▸ **JOB ITEM**: How many lines in the records below contain the word "кінця"? Reply with the number only.

- - - - -

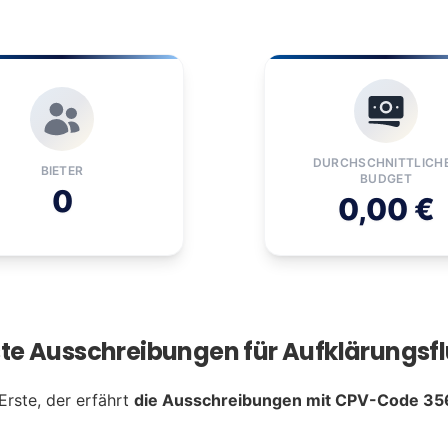
DURCHSCHNITTLICH
BIETER
BUDGET
0
0,00 €
ste Ausschreibungen für Aufklärungsf
Erste, der erfährt
die Ausschreibungen mit CPV-Code 35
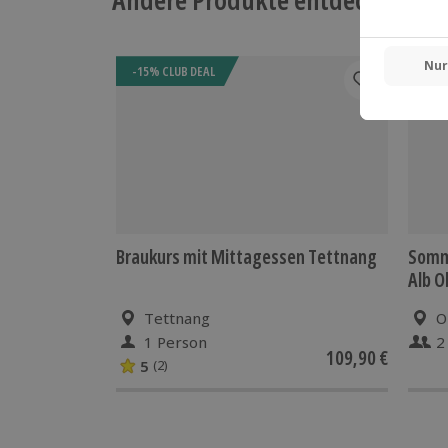
-15% CLUB DEAL
Braukurs mit Mittagessen Tettnang
Somm
Alb O
Tettnang
O
1 Person
2
109,90 €
5
(2)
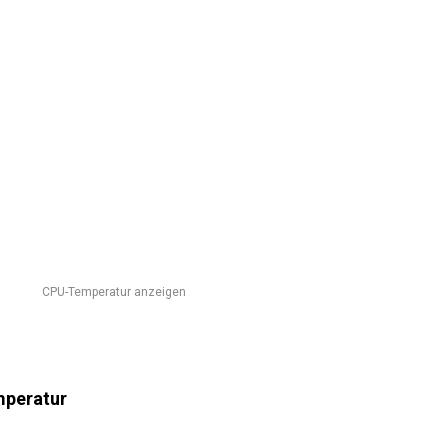
CPU-Temperatur anzeigen
mperatur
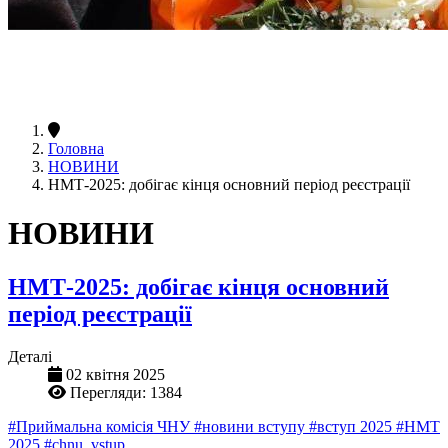
Головна
НОВИНИ
НМТ-2025: добігає кінця основний період реєстрації
НОВИНИ
НМТ-2025: добігає кінця основний
період реєстрації
Деталі
02 квітня 2025
Перегляди: 1384
#Приймальна комісія ЧНУ
#новини вступу
#вступ 2025
#НМТ
2025
#chnu_vstup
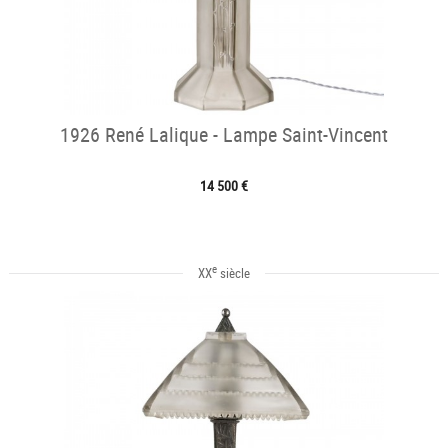
1926 René Lalique - Lampe Saint-Vincent
14 500 €
e
XX
siècle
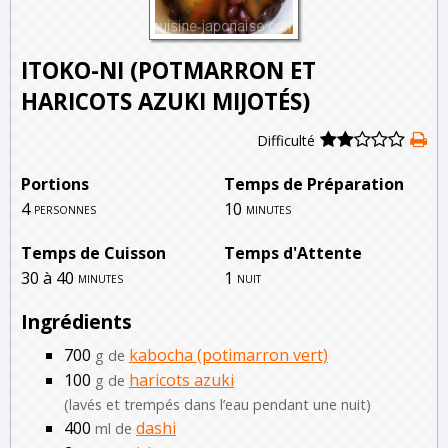
ITOKO-NI (POTMARRON ET
HARICOTS AZUKI MIJOTÉS)
Difficulté
Portions
Temps de Préparation
4
10
personnes
minutes
Temps de Cuisson
Temps d'Attente
30 à 40
1
minutes
nuit
Ingrédients
700
kabocha (potimarron vert)
g de
100
haricots azuki
g de
(lavés et trempés dans l’eau pendant une nuit)
400
dashi
ml de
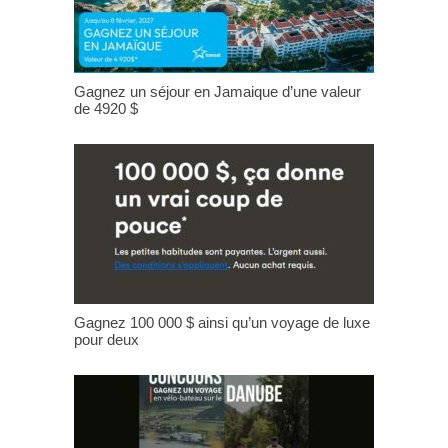
Gagnez un séjour en Jamaique d’une valeur
de 4920 $
Gagnez 100 000 $ ainsi qu’un voyage de luxe
pour deux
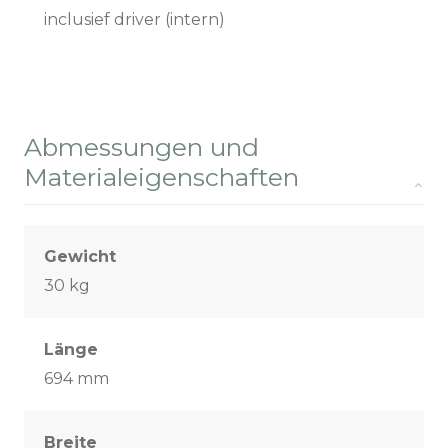
inclusief driver (intern)
Abmessungen und
Materialeigenschaften
Gewicht
30 kg
Länge
694 mm
Breite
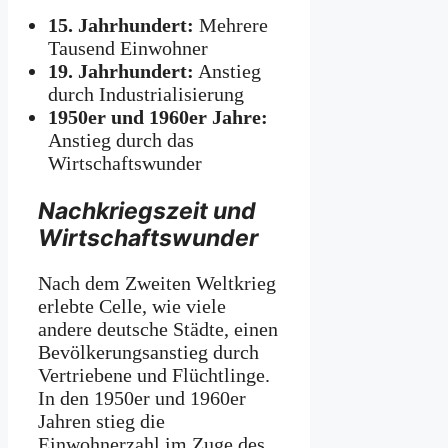
15. Jahrhundert:
Mehrere
Tausend Einwohner
19. Jahrhundert:
Anstieg
durch Industrialisierung
1950er und 1960er Jahre:
Anstieg durch das
Wirtschaftswunder
Nachkriegszeit und
Wirtschaftswunder
Nach dem Zweiten Weltkrieg
erlebte Celle, wie viele
andere deutsche Städte, einen
Bevölkerungsanstieg durch
Vertriebene und Flüchtlinge.
In den 1950er und 1960er
Jahren stieg die
Einwohnerzahl im Zuge des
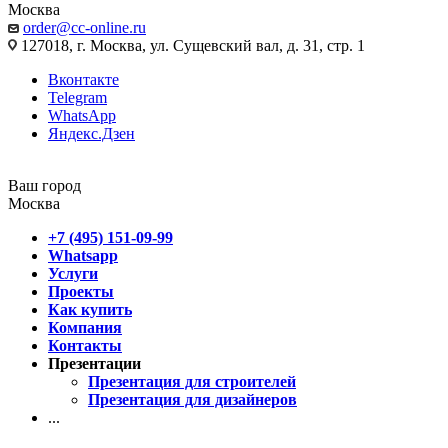
Москва
order@cc-online.ru
127018, г. Москва, ул. Сущевский вал, д. 31, стр. 1
Вконтакте
Telegram
WhatsApp
Яндекс.Дзен
Ваш город
Москва
+7 (495) 151-09-99
Whatsapp
Услуги
Проекты
Как купить
Компания
Контакты
Презентации
Презентация для строителей
Презентация для дизайнеров
...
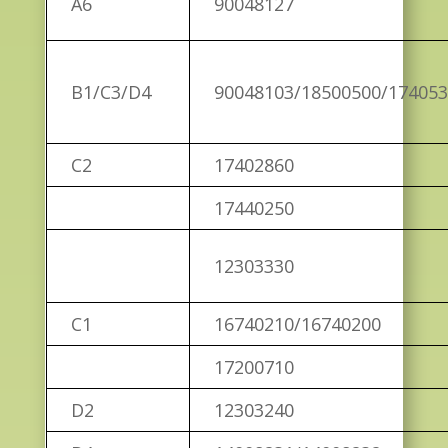
A6
90048127
B1/C3/D4
90048103/18500500/17405
C2
17402860
17440250
12303330
C1
16740210/16740200
17200710
D2
12303240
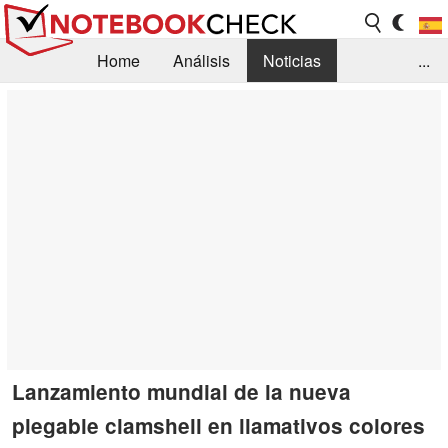
Home
Análisis
Noticias
...
FAQ/Técnica
Biblioteca
Orientación para la Compra
Busca
Contacto
Lanzamiento mundial de la nueva
plegable clamshell en llamativos colores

- - - - -

▸ **ANSWER TO THIS EXERCISE**: 2